The Lighthouse (Robert Eggers, 2019)
So we come to the most recent film here, a studiedly retro work which almost feels as though it might date back to before any of them. After only two movies, Robert Eggers is already notorious for his fastidious attention to period detail, and refusal to employ any of the technological short-cuts available to the contemporary filmmaker. Most notable is the film's nearly square aspect ratio, the absolute antithesis of John Carpenter's favoured widescreen format. Reasoning that, due to its titular locale, The Lighthouse needed to be a vertical and not horizontal film, Eggers also decided that the ratio helped “make the movie look old”, thus augmenting the story's period setting, as well as being “better for conveying cramped interiors and claustrophobia”. And while the director's disavowal of modern technology certainly doesn't render The Lighthouse uncinematic (the film's use of visuals, sound design, and music is often stunning), in other respects Eggers does lean into the staginess that can arise from the use of a single location.
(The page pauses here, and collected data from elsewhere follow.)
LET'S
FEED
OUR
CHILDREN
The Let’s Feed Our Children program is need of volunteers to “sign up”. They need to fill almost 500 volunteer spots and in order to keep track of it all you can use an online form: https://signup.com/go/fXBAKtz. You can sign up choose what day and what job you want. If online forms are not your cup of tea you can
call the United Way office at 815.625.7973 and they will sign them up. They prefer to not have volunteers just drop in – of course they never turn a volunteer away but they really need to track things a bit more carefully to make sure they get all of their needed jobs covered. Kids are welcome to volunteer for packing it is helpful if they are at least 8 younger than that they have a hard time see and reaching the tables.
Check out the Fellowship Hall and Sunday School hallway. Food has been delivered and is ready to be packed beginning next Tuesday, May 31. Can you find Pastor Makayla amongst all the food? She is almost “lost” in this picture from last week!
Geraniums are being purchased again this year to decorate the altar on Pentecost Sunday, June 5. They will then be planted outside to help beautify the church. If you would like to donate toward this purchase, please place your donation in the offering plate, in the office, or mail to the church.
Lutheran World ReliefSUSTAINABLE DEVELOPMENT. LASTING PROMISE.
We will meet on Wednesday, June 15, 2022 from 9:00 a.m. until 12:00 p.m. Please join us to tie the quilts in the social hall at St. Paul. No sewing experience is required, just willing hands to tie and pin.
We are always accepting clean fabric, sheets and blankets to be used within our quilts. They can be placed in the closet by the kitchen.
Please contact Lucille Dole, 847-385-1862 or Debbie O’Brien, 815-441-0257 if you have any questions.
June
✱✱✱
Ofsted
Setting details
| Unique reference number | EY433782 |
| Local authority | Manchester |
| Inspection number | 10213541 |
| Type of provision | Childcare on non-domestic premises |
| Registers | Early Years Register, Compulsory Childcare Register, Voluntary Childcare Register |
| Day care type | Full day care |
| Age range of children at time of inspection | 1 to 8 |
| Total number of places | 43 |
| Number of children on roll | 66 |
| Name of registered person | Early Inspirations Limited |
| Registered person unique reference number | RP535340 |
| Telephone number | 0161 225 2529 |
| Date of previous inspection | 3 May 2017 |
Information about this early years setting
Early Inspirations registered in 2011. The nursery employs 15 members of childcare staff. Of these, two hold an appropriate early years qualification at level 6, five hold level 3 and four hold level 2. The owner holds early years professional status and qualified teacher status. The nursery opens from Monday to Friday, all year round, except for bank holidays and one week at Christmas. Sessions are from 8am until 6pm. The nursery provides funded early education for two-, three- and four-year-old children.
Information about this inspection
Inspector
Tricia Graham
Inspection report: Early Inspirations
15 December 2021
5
Heavily dialogue-driven and influenced by the works of playwrights Samuel Beckett and Harold Pinter, it's quite possible to imagine The Lighthouse being adapted as a play. And yet, when you have performances as physically and psychologically committed as the two central ones here, and a script that is as bleak, funny and beautifully written as this (Willem Dafoe's stunning Triton monologue is a particular highlight), why quibble over so-called theatricality? The Lighthouse serves as a final illustration of just how many different ways an inventive director can choose to employ a single setting, and it and the rest of the films on this list are proof of the fact that genre cinema can not only succeed in spite of such restraints, but thrive because of them.